The effect of membrane-strain rate and of temperature on erythrocyte fragility and critical hemolytic volume

Abstract

1. A new and accurate method is described for carrying out osmotic hemolysis at different rates. The method requires a variable-speed syringe pump. The NaCl concentration, the relative tonicity, T, and the index of the membrane-straining rate, (-1/T²)·(dT/dt), can be precisely known for any time point during hemolysis. 2. The critical hemolytic volume, V_c, obtained by the Guest and Wing method, was found to be independent of the membrane-strain rate and independent of the temperature. This finding is consistent with the hypothesis of Rand that the membrane hemolyzes at the same strain. 3. The osmotic fragility was reduced at higher temperatures and at slower hemolyzing rates. Since V_c was independent of temperature and strain rate, a shift in osmotic fragility did not necessarily mean that the V_c was larger. 4. The prelytic release of K⁺ in fast hypotonic hemolysis amounted to 10 % of the intracellular K⁺. This increased to about 20 % for slow hemolysis. A prelytic loss of intracellular K⁺ quantitatively explains the reduced osmotic fragility observed in gradual hemolysis; a prelytic loss of K⁺ most probably also accounts for the reduced fragility at elevated temperatures. 5. The time course of the changes in mean cell volume that a population of erythrocytes undergo in osmotic hemolysis to become spherical ghosts was monitored by a Coulter counter and computer.

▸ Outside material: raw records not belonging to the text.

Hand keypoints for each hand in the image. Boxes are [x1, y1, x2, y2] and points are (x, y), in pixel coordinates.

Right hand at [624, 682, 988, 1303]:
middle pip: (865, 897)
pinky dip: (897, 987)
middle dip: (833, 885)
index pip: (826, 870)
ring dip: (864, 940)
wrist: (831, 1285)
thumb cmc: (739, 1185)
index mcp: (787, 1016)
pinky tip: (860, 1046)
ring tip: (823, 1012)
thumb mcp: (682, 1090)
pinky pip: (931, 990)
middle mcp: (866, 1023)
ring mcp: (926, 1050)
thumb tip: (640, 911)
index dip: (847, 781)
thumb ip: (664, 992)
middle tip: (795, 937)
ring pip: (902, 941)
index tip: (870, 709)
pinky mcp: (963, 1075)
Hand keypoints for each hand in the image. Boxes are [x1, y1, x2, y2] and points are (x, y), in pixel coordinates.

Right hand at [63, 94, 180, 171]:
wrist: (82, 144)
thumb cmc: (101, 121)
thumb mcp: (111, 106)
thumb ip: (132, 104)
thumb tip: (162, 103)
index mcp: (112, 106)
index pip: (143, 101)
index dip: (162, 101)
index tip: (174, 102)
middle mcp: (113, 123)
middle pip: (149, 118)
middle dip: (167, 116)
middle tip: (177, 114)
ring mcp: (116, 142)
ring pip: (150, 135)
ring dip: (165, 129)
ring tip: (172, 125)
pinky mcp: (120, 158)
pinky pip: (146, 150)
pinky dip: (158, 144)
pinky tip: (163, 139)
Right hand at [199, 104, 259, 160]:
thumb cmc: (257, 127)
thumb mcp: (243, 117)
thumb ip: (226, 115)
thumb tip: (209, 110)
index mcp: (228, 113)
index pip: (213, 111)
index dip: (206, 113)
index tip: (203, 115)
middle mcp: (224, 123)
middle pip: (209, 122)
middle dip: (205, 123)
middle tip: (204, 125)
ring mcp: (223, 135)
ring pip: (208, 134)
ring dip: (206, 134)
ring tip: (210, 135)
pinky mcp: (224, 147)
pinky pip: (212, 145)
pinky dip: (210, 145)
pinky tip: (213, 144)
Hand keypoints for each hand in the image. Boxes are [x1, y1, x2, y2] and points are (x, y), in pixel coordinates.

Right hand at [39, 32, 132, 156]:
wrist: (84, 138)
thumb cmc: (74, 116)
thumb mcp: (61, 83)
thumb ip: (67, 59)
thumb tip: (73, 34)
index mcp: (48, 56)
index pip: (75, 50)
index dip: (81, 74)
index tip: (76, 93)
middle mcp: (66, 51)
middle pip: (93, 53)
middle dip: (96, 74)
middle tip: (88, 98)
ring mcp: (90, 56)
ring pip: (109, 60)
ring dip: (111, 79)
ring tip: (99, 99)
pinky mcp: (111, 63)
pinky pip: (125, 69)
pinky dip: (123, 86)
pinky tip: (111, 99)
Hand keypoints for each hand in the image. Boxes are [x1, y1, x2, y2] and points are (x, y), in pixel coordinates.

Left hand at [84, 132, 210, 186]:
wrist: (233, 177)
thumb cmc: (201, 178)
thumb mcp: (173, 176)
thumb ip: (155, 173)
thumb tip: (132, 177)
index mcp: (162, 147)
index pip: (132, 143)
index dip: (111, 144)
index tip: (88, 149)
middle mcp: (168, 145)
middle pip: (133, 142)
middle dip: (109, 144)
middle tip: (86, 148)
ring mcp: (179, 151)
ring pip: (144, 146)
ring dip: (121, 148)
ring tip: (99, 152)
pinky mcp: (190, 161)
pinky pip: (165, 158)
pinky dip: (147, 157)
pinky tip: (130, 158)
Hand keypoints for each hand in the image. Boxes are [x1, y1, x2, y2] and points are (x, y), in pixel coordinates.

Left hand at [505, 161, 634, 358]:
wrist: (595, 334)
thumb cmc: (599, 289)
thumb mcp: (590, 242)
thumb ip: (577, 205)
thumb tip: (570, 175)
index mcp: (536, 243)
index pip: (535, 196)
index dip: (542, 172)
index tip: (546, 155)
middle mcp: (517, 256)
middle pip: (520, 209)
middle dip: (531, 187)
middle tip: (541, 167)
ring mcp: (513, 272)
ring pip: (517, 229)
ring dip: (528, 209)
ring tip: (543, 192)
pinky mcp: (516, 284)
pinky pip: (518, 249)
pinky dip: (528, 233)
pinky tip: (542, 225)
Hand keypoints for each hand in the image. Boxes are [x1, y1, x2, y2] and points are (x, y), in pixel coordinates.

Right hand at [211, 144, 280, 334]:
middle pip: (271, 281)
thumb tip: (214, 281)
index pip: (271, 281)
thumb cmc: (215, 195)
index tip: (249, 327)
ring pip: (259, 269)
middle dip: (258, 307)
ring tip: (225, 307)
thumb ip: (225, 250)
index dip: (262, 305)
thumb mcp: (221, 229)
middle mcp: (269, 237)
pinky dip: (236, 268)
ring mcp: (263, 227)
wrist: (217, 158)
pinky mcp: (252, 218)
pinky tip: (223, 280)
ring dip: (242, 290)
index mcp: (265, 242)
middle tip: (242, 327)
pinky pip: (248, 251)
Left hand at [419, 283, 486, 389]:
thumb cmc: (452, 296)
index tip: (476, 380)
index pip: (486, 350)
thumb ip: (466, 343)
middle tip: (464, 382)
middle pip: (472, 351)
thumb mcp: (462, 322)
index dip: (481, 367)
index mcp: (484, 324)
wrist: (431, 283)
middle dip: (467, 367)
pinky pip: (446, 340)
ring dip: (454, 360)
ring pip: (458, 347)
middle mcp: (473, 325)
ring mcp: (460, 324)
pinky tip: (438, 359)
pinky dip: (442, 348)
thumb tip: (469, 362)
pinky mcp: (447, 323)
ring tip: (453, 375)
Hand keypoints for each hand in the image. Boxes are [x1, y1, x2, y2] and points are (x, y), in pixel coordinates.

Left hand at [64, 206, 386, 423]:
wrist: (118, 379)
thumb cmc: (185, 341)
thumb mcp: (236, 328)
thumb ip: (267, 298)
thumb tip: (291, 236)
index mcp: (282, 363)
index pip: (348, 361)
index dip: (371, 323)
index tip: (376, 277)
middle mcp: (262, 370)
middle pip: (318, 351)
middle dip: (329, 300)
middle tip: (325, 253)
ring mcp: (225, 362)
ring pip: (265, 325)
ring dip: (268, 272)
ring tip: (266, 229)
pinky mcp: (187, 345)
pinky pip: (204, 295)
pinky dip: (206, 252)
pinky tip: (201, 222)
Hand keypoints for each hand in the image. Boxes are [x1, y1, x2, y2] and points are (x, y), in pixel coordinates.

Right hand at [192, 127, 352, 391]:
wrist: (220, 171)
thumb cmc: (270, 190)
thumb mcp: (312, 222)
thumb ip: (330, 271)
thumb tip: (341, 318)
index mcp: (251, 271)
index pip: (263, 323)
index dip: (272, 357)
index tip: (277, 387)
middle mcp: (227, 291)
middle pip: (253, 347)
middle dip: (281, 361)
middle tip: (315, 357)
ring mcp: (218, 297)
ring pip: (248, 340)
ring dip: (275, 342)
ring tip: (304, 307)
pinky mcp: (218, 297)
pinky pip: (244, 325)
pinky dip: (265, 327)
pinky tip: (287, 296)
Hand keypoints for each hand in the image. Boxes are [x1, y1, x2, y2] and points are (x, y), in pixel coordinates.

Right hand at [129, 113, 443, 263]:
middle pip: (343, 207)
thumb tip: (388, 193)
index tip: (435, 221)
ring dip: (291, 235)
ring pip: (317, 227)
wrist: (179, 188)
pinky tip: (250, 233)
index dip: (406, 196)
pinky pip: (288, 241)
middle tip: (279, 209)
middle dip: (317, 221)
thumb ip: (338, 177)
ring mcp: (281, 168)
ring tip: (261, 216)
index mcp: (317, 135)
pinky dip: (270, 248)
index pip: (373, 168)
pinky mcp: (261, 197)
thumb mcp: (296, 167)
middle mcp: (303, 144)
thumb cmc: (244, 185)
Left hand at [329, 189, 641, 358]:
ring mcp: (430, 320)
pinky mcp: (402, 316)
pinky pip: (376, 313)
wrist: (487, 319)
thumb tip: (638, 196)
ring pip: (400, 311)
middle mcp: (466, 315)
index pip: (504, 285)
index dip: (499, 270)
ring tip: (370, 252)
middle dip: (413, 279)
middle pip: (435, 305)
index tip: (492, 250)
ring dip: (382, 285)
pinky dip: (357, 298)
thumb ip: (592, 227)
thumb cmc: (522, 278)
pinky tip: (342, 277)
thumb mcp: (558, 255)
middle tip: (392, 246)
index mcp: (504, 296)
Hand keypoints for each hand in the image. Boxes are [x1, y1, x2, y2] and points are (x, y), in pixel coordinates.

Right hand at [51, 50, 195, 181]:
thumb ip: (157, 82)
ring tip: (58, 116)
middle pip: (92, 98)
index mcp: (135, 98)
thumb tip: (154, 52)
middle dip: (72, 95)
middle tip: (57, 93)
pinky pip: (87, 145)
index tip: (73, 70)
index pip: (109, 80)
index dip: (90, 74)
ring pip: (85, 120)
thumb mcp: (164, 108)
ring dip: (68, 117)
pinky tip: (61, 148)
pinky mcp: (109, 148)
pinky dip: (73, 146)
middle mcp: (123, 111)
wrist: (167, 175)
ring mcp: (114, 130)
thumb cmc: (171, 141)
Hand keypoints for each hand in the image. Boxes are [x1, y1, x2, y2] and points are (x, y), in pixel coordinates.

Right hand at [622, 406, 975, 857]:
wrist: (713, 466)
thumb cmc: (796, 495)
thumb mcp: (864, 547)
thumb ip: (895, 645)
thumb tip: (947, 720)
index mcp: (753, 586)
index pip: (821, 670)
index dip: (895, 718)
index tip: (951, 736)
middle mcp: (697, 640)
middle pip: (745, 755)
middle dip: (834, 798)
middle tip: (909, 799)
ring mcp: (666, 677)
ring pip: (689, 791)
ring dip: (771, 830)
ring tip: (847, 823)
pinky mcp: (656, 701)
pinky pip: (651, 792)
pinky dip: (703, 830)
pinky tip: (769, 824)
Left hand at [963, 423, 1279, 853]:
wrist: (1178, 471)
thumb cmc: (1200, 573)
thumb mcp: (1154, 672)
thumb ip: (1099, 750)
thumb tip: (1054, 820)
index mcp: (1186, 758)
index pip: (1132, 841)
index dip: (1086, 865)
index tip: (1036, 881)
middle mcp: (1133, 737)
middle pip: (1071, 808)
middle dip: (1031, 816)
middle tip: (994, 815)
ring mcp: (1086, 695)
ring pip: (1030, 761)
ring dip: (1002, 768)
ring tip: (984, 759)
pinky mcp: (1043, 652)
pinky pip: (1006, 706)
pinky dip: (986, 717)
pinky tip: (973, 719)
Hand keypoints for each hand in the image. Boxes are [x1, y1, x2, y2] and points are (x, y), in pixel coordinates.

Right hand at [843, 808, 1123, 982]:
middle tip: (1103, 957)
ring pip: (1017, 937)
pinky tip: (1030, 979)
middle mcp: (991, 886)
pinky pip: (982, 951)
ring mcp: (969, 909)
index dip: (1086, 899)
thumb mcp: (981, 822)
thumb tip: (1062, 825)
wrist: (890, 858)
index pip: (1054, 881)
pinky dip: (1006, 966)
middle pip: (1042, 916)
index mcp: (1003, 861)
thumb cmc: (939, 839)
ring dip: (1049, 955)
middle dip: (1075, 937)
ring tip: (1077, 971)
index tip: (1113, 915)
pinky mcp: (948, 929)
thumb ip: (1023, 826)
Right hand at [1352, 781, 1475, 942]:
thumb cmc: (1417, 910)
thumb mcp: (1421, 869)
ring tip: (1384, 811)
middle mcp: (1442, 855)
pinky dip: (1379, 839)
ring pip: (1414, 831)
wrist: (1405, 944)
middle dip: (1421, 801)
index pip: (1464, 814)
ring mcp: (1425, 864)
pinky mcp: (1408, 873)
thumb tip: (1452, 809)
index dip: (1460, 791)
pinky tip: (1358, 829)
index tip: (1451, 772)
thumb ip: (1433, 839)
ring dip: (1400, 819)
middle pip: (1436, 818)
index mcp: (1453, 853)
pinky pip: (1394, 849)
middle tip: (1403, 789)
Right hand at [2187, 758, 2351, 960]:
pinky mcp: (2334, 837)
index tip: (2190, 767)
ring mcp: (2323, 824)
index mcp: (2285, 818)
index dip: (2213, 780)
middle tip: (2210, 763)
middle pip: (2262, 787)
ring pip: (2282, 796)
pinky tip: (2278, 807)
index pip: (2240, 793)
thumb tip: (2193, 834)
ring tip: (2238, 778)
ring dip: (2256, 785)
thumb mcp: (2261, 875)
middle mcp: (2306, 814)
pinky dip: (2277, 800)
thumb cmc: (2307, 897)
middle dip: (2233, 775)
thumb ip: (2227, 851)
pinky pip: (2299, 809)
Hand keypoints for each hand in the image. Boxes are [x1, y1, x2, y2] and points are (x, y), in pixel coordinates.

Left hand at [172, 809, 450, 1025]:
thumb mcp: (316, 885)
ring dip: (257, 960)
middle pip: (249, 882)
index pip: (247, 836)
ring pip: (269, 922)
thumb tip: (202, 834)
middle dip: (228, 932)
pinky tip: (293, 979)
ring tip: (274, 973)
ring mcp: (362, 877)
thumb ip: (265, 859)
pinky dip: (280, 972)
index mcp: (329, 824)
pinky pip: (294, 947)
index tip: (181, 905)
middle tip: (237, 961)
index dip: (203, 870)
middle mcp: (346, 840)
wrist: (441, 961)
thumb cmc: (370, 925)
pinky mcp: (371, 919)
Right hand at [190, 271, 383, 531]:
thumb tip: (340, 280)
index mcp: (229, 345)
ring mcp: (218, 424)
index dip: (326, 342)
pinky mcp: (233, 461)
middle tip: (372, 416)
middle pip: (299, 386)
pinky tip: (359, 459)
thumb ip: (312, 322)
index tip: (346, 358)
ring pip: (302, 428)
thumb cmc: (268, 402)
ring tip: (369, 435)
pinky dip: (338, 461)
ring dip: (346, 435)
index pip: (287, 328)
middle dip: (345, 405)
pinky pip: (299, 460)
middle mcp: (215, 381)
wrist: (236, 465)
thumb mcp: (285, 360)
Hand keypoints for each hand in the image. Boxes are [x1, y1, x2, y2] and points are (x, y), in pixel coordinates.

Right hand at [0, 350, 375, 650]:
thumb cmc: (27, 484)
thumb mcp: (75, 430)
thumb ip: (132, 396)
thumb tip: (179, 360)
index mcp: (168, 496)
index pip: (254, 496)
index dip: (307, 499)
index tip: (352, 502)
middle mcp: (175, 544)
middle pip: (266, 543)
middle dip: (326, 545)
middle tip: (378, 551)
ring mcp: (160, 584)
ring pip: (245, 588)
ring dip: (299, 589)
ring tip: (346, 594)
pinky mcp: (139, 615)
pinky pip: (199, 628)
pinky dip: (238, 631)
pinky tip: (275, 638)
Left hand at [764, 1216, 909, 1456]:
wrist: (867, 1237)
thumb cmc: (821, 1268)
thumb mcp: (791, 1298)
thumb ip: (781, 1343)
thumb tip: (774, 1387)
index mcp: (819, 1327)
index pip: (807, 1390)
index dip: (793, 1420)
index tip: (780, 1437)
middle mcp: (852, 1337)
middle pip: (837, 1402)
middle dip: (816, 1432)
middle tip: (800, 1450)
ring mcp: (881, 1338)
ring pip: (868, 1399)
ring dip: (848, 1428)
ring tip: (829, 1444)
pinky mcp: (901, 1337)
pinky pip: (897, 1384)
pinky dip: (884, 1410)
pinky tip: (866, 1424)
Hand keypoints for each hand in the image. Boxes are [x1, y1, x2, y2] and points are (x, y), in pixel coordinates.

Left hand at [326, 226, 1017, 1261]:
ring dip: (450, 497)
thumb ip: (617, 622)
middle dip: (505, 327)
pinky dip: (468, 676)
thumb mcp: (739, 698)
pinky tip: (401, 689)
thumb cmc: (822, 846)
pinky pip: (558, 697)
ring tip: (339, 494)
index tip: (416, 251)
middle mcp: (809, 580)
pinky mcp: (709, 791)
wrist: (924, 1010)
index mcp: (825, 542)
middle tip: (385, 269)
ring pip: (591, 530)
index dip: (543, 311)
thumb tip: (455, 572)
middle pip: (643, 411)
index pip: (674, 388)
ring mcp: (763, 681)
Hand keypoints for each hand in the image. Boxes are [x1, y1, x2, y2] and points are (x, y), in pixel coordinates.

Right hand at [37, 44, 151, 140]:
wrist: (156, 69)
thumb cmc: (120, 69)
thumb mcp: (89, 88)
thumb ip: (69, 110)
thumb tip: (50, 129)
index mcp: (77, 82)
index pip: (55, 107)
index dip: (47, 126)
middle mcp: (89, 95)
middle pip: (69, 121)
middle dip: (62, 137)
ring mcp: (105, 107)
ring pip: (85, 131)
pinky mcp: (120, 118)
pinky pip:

In 0.30 % NaCl the mean cell volume became 120–125 μ³ within 10 sec, then remained unchanged for 30 sec (or sometimes dropped transiently by 5 μ³), and the mean cell volume of the spherical ghosts reached a final value of about 152 μ³. These results are compatible with the idea that individual erythrocytes hemolyze at approximately the same V_c (of about 150 μ³) but at different times (so that the critical mean cell volume is less than the V_c). 6. The volumes of cells in isotonic solution were unchanged over a wide range of temperature. Considering the observations that the Guest and WingV_c was independent of temperature and the HoffmanV_s (sealing volume) varied markedly with temperature, the facts indicate either that (a) there was a transient collapse of the ghost before sealing, or (b) membrane sealing occurred before transmembrane equilibration of hemoglobin. The sealing volume, V_s, does not necessarily, therefore, have the same value as V_c.